The National Bureau of Economic Research's study, titled “Who Bears the Burden of Climate Inaction?”, analyzes data from insurance records, federal disaster costs, energy surveys, and mortality statistics to map climate's financial impact across U.S. counties. It estimates national costs at $50 billion to $110 billion annually, with households in the 10 percent of counties affected by disasters paying over $1,300 each year.
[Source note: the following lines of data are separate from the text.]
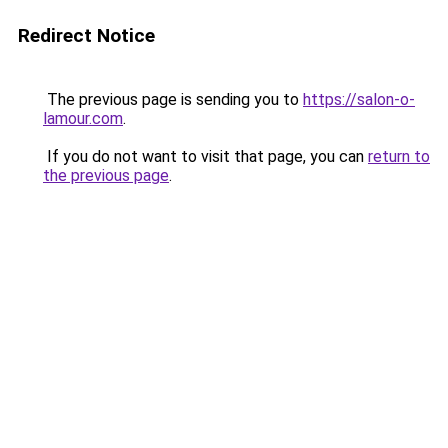
Redirect Notice
The previous page is sending you to
https://salon-o-
lamour.com
.
If you do not want to visit that page, you can
return to
the previous page
.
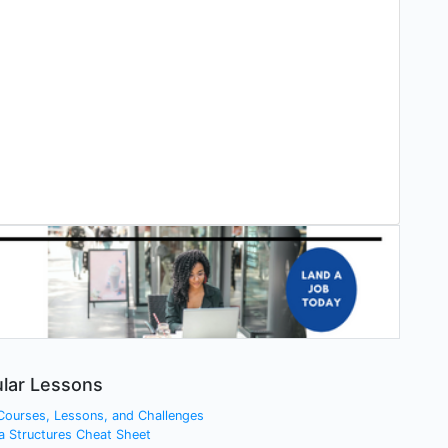
lar Lessons
 Courses, Lessons, and Challenges
a Structures Cheat Sheet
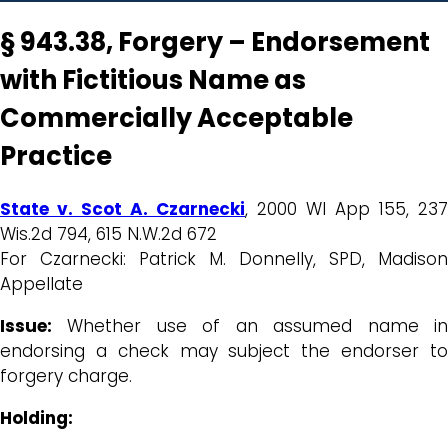
§ 943.38, Forgery – Endorsement
with Fictitious Name as
Commercially Acceptable
Practice
State v. Scot A. Czarnecki
, 2000 WI App 155, 237
Wis.2d 794, 615 N.W.2d 672
For Czarnecki: Patrick M. Donnelly, SPD, Madison
Appellate
Issue:
Whether use of an assumed name in
endorsing a check may subject the endorser to
forgery charge.
Holding:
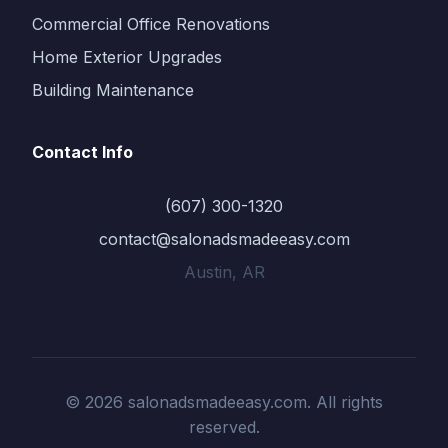
Commercial Office Renovations
Home Exterior Upgrades
Building Maintenance
Contact Info
(607) 300-1320
contact@salonadsmadeeasy.com
Austin, AR
© 2026 salonadsmadeeasy.com. All rights
reserved.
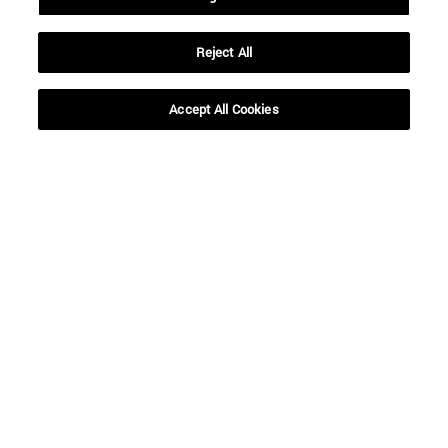
Reject All
Accept All Cookies
Shortcuts
(opens in new window)
Library
(opens in new window)
My email
(opens in new window)
ADI virtual classroom
(opens in new window)
Search for people
(opens in new window)
Work with us
Information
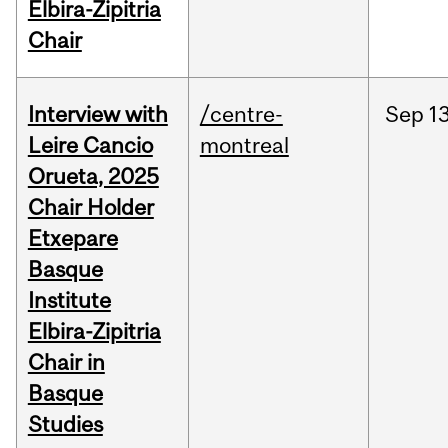
Elbira-Zipitria
Chair
Interview with
/centre-
Sep
13
Leire Cancio
montreal
Orueta, 2025
Chair Holder
Etxepare
Basque
Institute
Elbira-Zipitria
Chair in
Basque
Studies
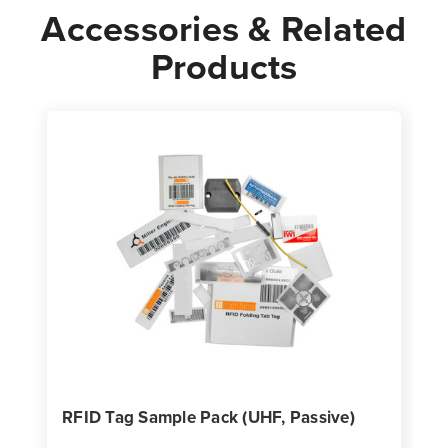
Accessories & Related
Products
RFID Tag Sample Pack (UHF, Passive)
H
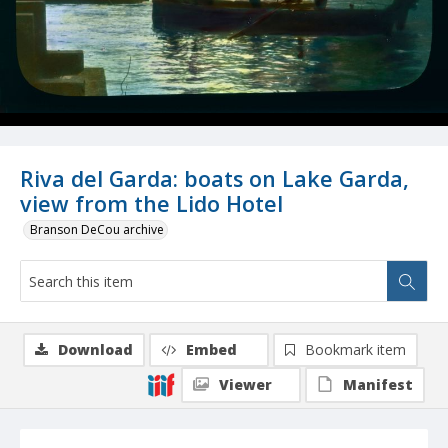
Riva del Garda: boats on Lake Garda,
view from the Lido Hotel
Branson DeCou archive
Download
Embed
Bookmark item
Viewer
Manifest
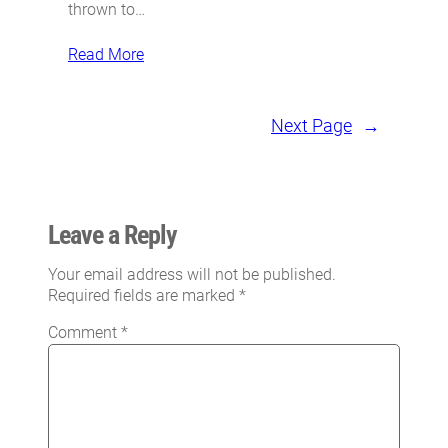
thrown to…
Read More
Next Page
→
Leave a Reply
Your email address will not be published.
Required fields are marked
*
Comment
*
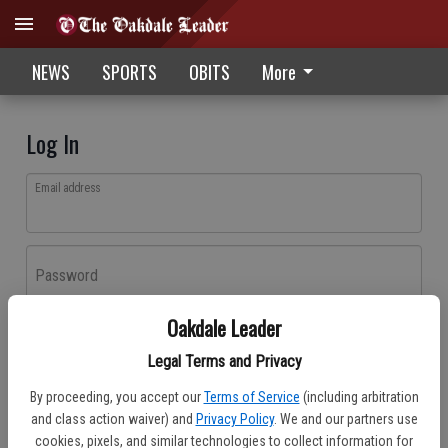
NEWS
SPORTS
OBITS
More
Log In
Email address
Password
Oakdale Leader
Log In
Legal Terms and Privacy
Forgot password?
By proceeding, you accept our
Terms of Service
(including arbitration
Don't have an account yet?
Register here
and class action waiver) and
Privacy Policy
. We and our partners use
cookies, pixels, and similar technologies to collect information for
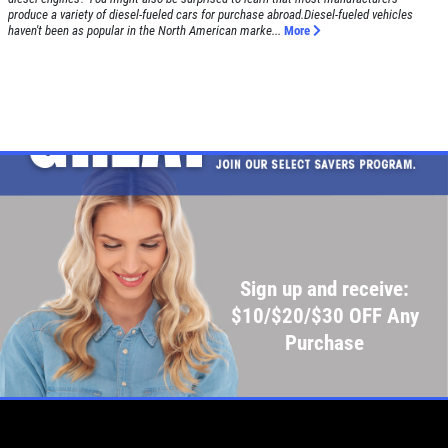
produce a variety of diesel-fueled cars for purchase abroad.Diesel-fueled vehicles
haven't been as popular in the North American marke...
More
Sign up and receive:
$10/$20/$30 OFF Any
Purchase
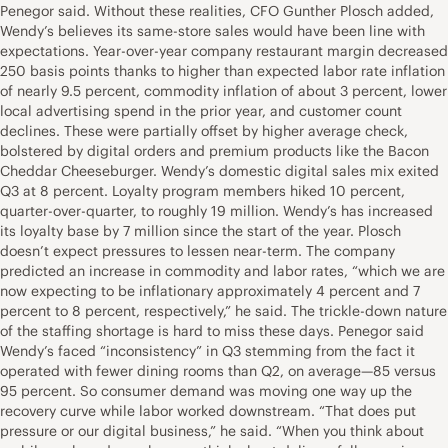
Penegor said. Without these realities, CFO Gunther Plosch added,
Wendy’s believes its same-store sales would have been line with
expectations. Year-over-year company restaurant margin decreased
250 basis points thanks to higher than expected labor rate inflation
of nearly 9.5 percent, commodity inflation of about 3 percent, lower
local advertising spend in the prior year, and customer count
declines. These were partially offset by higher average check,
bolstered by digital orders and premium products like the Bacon
Cheddar Cheeseburger. Wendy’s domestic digital sales mix exited
Q3 at 8 percent. Loyalty program members hiked 10 percent,
quarter-over-quarter, to roughly 19 million. Wendy’s has increased
its loyalty base by 7 million since the start of the year. Plosch
doesn’t expect pressures to lessen near-term. The company
predicted an increase in commodity and labor rates, “which we are
now expecting to be inflationary approximately 4 percent and 7
percent to 8 percent, respectively,” he said. The trickle-down nature
of the staffing shortage is hard to miss these days. Penegor said
Wendy’s faced “inconsistency” in Q3 stemming from the fact it
operated with fewer dining rooms than Q2, on average—85 versus
95 percent. So consumer demand was moving one way up the
recovery curve while labor worked downstream. “That does put
pressure or our digital business,” he said. “When you think about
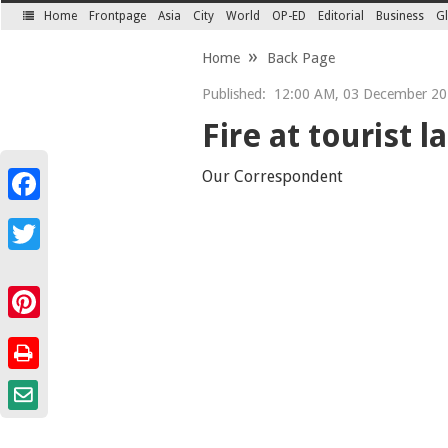
Home
Frontpage
Asia
City
World
OP-ED
Editorial
Business
Gl
SECTIONS
Home
Back Page
Published:
12:00 AM, 03 December 20
Fire at tourist 
Our Correspondent
Facebook
Twitter
Pinterest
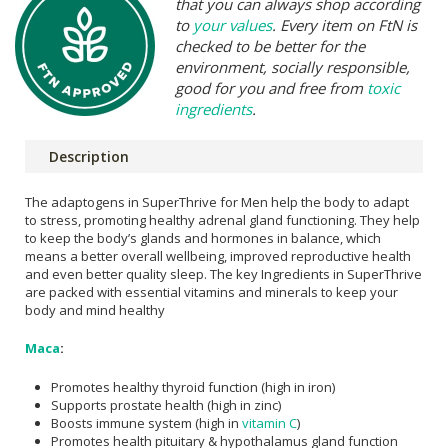
that you can always shop according
to
your values
. Every item on FtN is
checked to be better for the
environment, socially responsible,
good for you and free from
toxic
ingredients
.
Description
The adaptogens in SuperThrive for Men help the body to adapt
to stress, promoting healthy adrenal gland functioning. They help
to keep the body’s glands and hormones in balance, which
means a better overall wellbeing, improved reproductive health
and even better quality sleep. The key Ingredients in SuperThrive
are packed with essential vitamins and minerals to keep your
body and mind healthy
Maca
:
Promotes healthy thyroid function (high in iron)
Supports prostate health (high in zinc)
Boosts immune system (high in
vitamin C
)
Promotes health pituitary & hypothalamus gland function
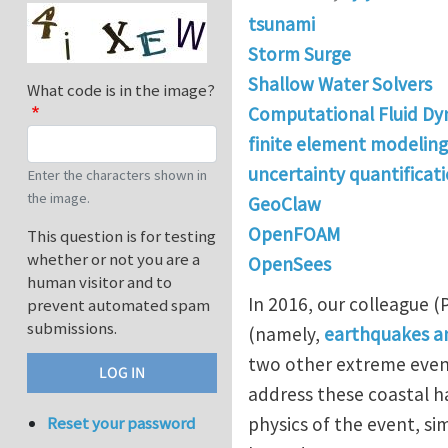
tsunami
Storm Surge
Shallow Water Solvers
What code is in the image?
Computational Fluid Dy
finite element modeling
uncertainty quantificat
Enter the characters shown in
the image.
GeoClaw
OpenFOAM
This question is for testing
whether or not you are a
OpenSees
human visitor and to
In 2016, our colleague 
prevent automated spam
submissions.
(namely,
earthquakes an
two other extreme event
address these coastal ha
physics of the event, s
Reset your password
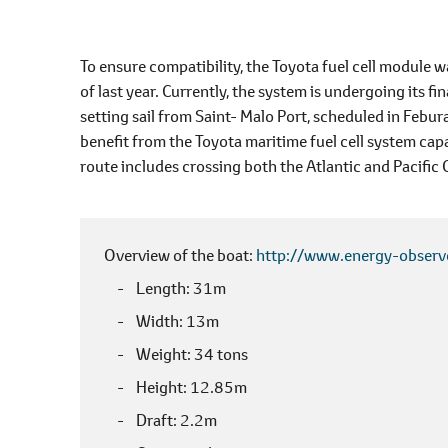
To ensure compatibility, the Toyota fuel cell module 
of last year. Currently, the system is undergoing its fin
setting sail from Saint- Malo Port, scheduled in Febur
benefit from the Toyota maritime fuel cell system capab
route includes crossing both the Atlantic and Pacific
Overview of the boat
http://www.energy-observ
Length
31m
Width
13m
Weight
34 tons
Height
12.85m
Draft
2.2m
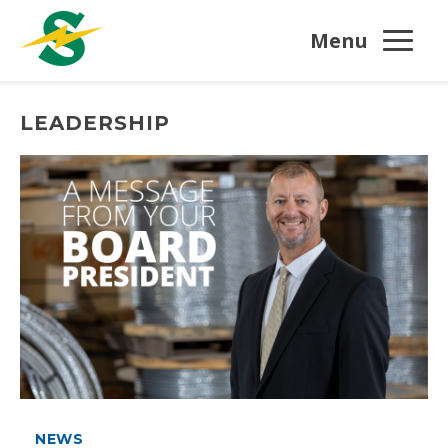
Menu
LEADERSHIP
NEWS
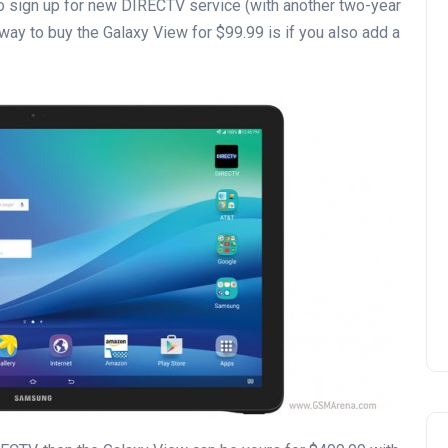
 to sign up for new DIRECTV service (with another two-year
 way to buy the Galaxy View for $99.99 is if you also add a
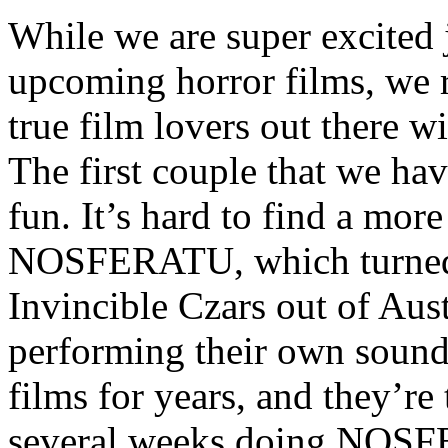
While we are super excited j
upcoming horror films, we r
true film lovers out there w
The first couple that we hav
fun. It’s hard to find a more
NOSFERATU, which turned 1
Invincible Czars out of Au
performing their own soundtr
films for years, and they’re
several weeks doing NOSFE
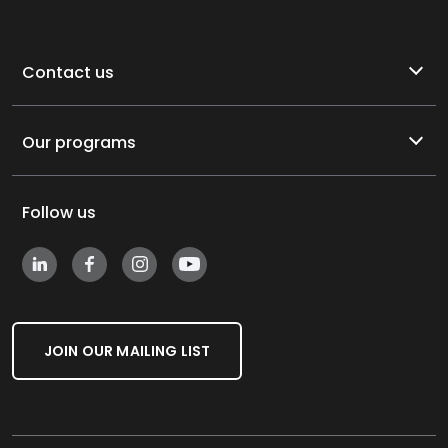
Contact us
Our programs
Follow us
JOIN OUR MAILING LIST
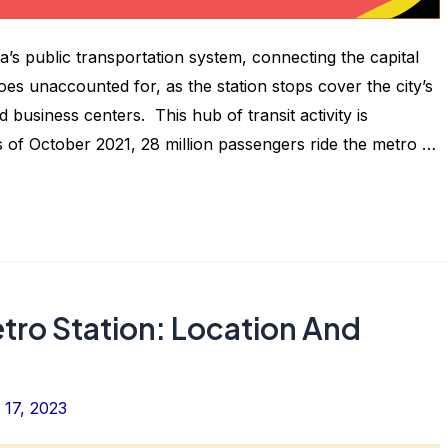
dia’s public transportation system, connecting the capital
oes unaccounted for, as the station stops cover the city’s
 business centers. This hub of transit activity is
s of October 2021, 28 million passengers ride the metro …
tro Station: Location And
17, 2023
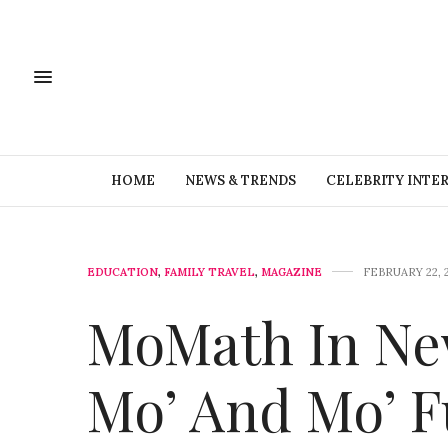
HOME
NEWS & TRENDS
CELEBRITY INTE
EDUCATION
,
FAMILY TRAVEL
,
MAGAZINE
FEBRUARY 22, 
MoMath In New
Mo’ And Mo’ 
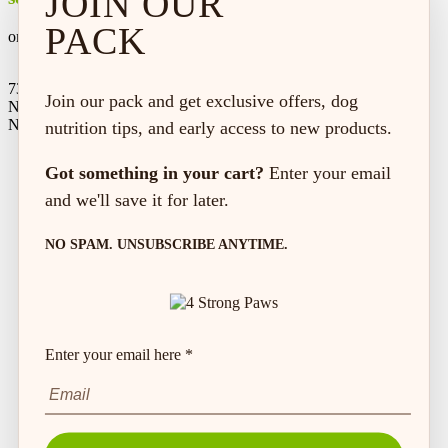
JOIN OUR
PACK
on every order*
73 Hincks St,
Join our pack and get exclusive offers, dog
New Hamburg, ON
N3A 2A2
nutrition tips, and early access to new products.
Got something in your cart?
Enter your email
and we'll save it for later.
NO SPAM. UNSUBSCRIBE ANYTIME.
Enter your email here *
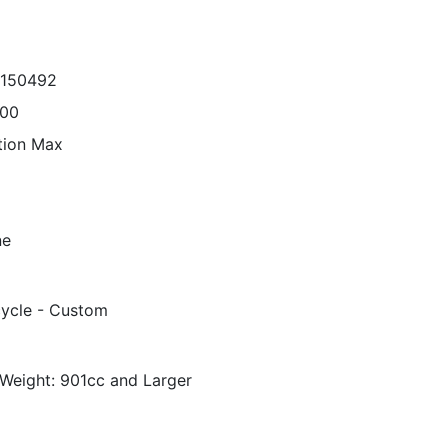
8150492
000
tion Max
ne
ycle - Custom
Weight: 901cc and Larger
Insurance drives the largest share, with climate-related premium hikes of $75 to $360 per household. Flood insurance adds an average $142, though it reaches $2,500 in high-risk spots. Homeowners' premiums surged 33 percent from 2020 to 2023, widening the gap between risky and safer areas from $300 in 2018 to $500 by 2023. Insurers pass on $375 or more yearly for their own protections. Energy bills rise by about $25 annually for cooling, plus utility surcharges like Florida Power and Light's $12.02 monthly fee in late 2024 for hurricane repairs. In California, wildfire expenses make up 15 to 21 percent of major utilities' costs.
Taxpayer contributions average $142 per household for FEMA aid, flood subsidies, and recovery funds, excluding extra congressional allocations. December 2024 saw over $100 billion approved for Hurricanes Helene and Milton, while California requests $40 billion after January 2025 Los Angeles wildfires.
Health effects add $64 to $103 per household, with wildfire smoke linked to 35,000 annual deaths since the 2010s. U.S. temperatures have climbed 2.5°F since 1970, faster than the global 1.7°F average. Disaster costs hit $1,500 per capita in 2023 and 2024, causing over 2,500 deaths in five years. Heat claims about 1,500 lives yearly.
Costs vary by region: South Florida and Gulf Coast households pay $242 more in premiums than northern states' $35. Rural areas face higher per-capita losses, while urban heat islands disproportionately affect people of color. Lower-income and Black Americans bear heavier burdens due to limited adaptation resources.
The authors note, “Although the costs we highlight are modest at present, most climate modeling indicates the importance of threshold effects that can cause costs to rise steeply in the future if climate change is not addressed.” Extreme events, not gradual warming, dominate current expenses, urging policy focus on hurricanes, wildfires, and floods.